Kiara Eldred, a graduate student at Johns Hopkins University, told The Washington Post how she grew thousands of stem cells, stimulating them into developing into the retina. The retina is the part of the eye that collects light and translates it into the signals that the brain interprets as vision. “After two weeks of painstaking cultivation, those cells typically generate 20 to 60 tiny balls of cells, called retinal organoids. As they mature, these nascent retinas get dirty and slough off lots of cells, so they also need to be washed off when they’re fed every other day—at least for the first month and a half.”
After about nine months, Eldred has a crop of tiny human retinas that responded to light. The research teams then used these mini-retinas to understand better how color vision develops.
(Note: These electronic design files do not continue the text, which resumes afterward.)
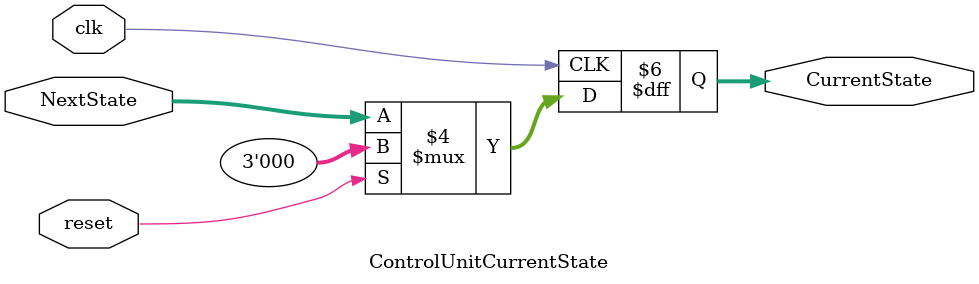
<source format=v>
module ControlUnitCurrentState(
	input [2:0] NextState, 
	output reg [2:0] CurrentState, 
	input clk, 
	input reset);

	always@(posedge clk)
	begin
		if(reset == 1)
			CurrentState = 3'd0;
		else
			CurrentState = NextState;
	end

endmodule

</source>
Steven Becker, a researcher at the National Eye Institute, told National Public Radio (NPR), “It’s important that we understand how nature controls the development of the retina so we can understand better why things go wrong in disease and how we can treat them.” Becker was not involved in the research.
In the human fetus, the researchers knew that the first retinal cells, cones, to develop are those that detect blue light. They are followed by the cells that detect red, then green light. One of the key findings was that the thyroid hormone was involved in the development of the cones.
“I added thyroid hormone to the dish during their development, and we got more red-green cones developing in those organoids,” Eldred told NPR. “We got really excited because we were on to something.”
It took several years to confirm that it was the thyroid hormone triggering the development of color vision. And the research has yet to determine what causes some of those cones to specialize further to detect only red or only green.
Bob Johnson, an assistant professor in the biology department at Johns Hopkins, and Eldred’s boss, told NPR they have several new goals. “One is to restore color vision to people that are colorblind.” Their research may someday pave the way for a gene therapy. The second goal is to use the retinal organoids to better understand other retinal diseases, such as glaucoma and macular degeneration.
“The ideal goal,” Johnson told The Washington Post, “would be to take a person’s cells, convert them into stem cells, and then reprogram them and put them back in the person and treat whatever the disease is.”
That’s likely quite a ways away. However, there is already a gene therapy on the market for a form of blindness. In December 2017, the U.S. Food and Drug Administration (FDA) approved Spark Therapeutics’ Luxturna (voretigene neparvovec) for a rare, genetic form of blindness, confirmed biallelic RPE65 mutation-associated retinal dystrophy. The disease can lead to vision loss and may cause complete blindness in certain patients. It comes with a startling—or perhaps we should say eye-popping—price tag of $850,000 for both eyes.
However, as Steve Miller, chief medical officer of Express Scripts told CNBC, “The product is just phenomenally innovative, and we’ve been talking about gene therapy for over 20 years. We’re now at the threshold of having gene therapy reaching patients.”
For people who are colorblind, a treatment may not be that far off.